Put more simply, it is easier to watch a movie with a character you don't identify with than it is to play a game with the same issue.

Unlike the other "rules" -- and I use that term lightly -- this one falls into much more of a gray area, partially because it extends to more than gender and sexuality: it covers a character's entire attitude. As such, there are plenty of cases where a character's attitudes defining the game's target audience make perfect sense!

Yes, that's right, there are times -- many of them -- when this rule can be ignored. If so, why bring it up?

Because there are also times -- again, many of them -- when ignoring this rule is detrimental to a game, and these situations almost always involve blatant sexism in the attitudes of either the game's characters, or the developers.

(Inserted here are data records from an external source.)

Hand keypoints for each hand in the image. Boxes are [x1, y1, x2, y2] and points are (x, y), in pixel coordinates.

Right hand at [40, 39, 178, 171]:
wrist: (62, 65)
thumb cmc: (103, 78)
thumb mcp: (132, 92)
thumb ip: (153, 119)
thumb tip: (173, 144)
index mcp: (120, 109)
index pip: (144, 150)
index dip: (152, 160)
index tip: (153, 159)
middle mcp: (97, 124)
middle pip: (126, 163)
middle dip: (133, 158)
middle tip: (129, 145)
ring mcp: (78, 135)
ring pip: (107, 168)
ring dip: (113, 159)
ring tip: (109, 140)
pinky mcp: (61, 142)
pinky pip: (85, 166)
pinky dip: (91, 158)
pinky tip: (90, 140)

I mentioned at the very beginning of this article that I can't stand the Grand Theft Auto games, and this rule here is one of the major reasons why. Beyond being a criminal, the character you are expected to play in these games always seem to embody the worst elements of masculine attitudes. Several of the characters in the series are womanizers, and worse than that their interactions with women are almost always in a manner that objectifies them or sexualizes them far more than is needed for the narrative to be effective.

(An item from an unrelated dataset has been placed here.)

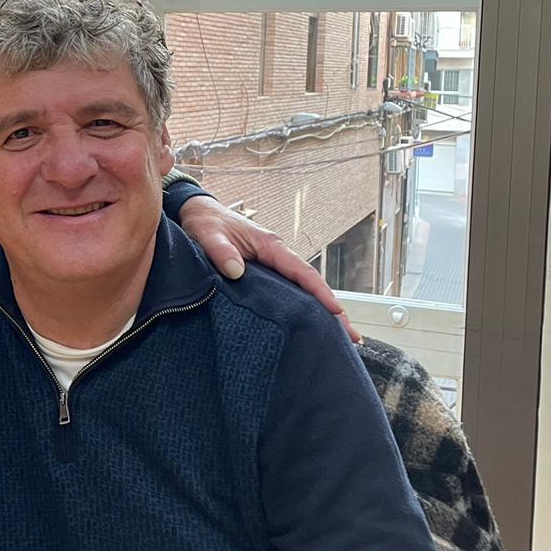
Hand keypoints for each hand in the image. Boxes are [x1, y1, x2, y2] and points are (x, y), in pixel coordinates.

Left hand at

The GTA games are incredibly popular, but most girl gamers I know who like the series are hesitant to admit it, in no small part because of the sexism shown throughout the games.

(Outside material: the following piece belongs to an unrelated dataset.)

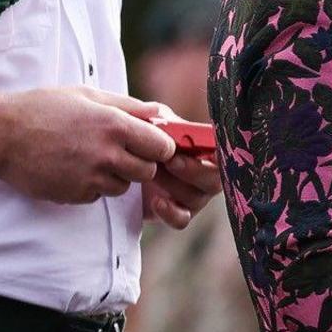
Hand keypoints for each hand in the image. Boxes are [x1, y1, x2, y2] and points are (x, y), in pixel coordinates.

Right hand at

Even games with female protagonists are far from immune from this attitude, though often times they take on the visage of femme fatales who use their sexuality to overcome obstacles in a way that is neither empowering nor positive for female gamers, ending up as nothing more than sexual fantasies for the male audiences they're targeted at.

Again, games like these will always exist so long as games exist as entertainment, but developers could very much benefit from taking into account whether targeting the audiences who seek this type of thing is of benefit to their game, and if not, should seek ways to correct it.

Tomb Raider is a great example of a series that has reinvented itself at least twice in this regard. While early games placed a great deal of emphasis on Laura Croft's sexuality, many of the newer titles have moved away from this toward a character-driven focus. While overall the games have always served as some of the more female-positive games around, these changes over the years to refine the main character's image have helped to prove just how much the company cares about its protagonist and the impact she has on those who play her games. As such, Laura Croft has more than managed to remain relevant: she has managed to excel as an example of what gender-positive marketing can do for a series. It still has its problems, but as the company devotes time to correcting those they improve the series greatly.

Games that target a mutually gender-positive or sex-positive outlook will almost universally have greater appeal than those that choose to express more limited, negative viewpoints.

So What Did Saints Row Get Right?

Saints Row serves as a unique example of positive gender ethics by insulting and satirizing both sides of the gender divide equally. By taking the same approach to sex and gender that it takes to violence, crime, and everything else, the game manages to rise on a pile of be-thonged prostitutes and male sex slaves to take its place near the top of my personal list of impressively gender-positive games. By providing a strong cast of characters of different genders, nationalities, and attitudes the game comes out ahead of many much more consciously inclusive games in terms of open mindedness, embracing subcultures in a way most games can only dream of.

It's a pity more games don't live up to that dream.